Rapid progress in artificial intelligence technologies has opened new opportunities for transforming language education and evaluation practices [6]. AI-driven systems enable computational analysis of speech signals and linguistic patterns generated during spoken communication [7]. Speech processing techniques allow conversion of raw audio signals into structured data representations that capture phonetic articulation, rhythm patterns, and speech energy distribution [8]. Machine learning algorithms trained on annotated speech datasets can identify correlations between speech characteristics and language proficiency levels [9]. Deep learning models provide enhanced capability for recognizing complex speech patterns through hierarchical feature learning, enabling accurate interpretation of pronunciation, fluency, and linguistic organization within spoken responses. Integration of such technologies has encouraged development of automated systems designed to evaluate speaking performance with improved accuracy and efficiency [10].

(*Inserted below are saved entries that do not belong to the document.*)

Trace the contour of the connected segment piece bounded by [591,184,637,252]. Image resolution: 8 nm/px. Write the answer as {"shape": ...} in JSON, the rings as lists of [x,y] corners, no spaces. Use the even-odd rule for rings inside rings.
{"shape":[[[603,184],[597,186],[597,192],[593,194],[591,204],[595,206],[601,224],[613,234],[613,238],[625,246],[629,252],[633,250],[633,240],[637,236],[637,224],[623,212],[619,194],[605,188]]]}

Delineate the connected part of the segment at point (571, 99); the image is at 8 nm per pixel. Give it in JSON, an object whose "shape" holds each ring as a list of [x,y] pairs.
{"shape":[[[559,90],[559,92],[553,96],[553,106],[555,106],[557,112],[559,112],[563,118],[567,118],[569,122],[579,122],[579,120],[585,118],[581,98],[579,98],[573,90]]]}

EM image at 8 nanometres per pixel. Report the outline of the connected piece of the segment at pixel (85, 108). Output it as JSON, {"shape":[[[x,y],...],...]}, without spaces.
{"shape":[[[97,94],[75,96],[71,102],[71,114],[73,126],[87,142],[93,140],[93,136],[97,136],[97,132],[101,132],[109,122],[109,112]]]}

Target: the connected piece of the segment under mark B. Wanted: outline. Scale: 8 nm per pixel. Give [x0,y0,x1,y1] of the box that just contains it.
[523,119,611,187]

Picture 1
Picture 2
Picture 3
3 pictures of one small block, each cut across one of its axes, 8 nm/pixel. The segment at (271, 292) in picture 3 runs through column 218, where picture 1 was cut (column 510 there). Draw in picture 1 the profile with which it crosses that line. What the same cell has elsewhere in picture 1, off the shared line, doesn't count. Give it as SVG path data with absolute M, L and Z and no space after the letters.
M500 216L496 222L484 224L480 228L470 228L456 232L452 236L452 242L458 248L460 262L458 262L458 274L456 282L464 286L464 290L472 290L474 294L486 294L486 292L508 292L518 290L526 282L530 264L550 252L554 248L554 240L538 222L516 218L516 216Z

Automated speaking assessment frameworks rely on several interconnected components that collectively analyze speech input and generate proficiency scores [11]. Speech acquisition modules capture spoken responses through digital recording devices or online learning platforms. Preprocessing techniques enhance audio quality and remove noise artifacts that could affect analysis accuracy [12]. Feature extraction methods derive acoustic descriptors such as Mel Frequency Cepstral Coefficients, pitch variation, formant frequencies, and speech rate indicators [13]. These features represent fundamental characteristics of speech signals and provide valuable information regarding articulation patterns and fluency dynamics [14]. Speech recognition systems convert spoken language into textual transcripts that allow linguistic analysis of grammar, vocabulary usage, and semantic coherence. Deep learning architectures analyze combined acoustic and linguistic features to predict speaking proficiency levels based on patterns learned from extensive training datasets [15].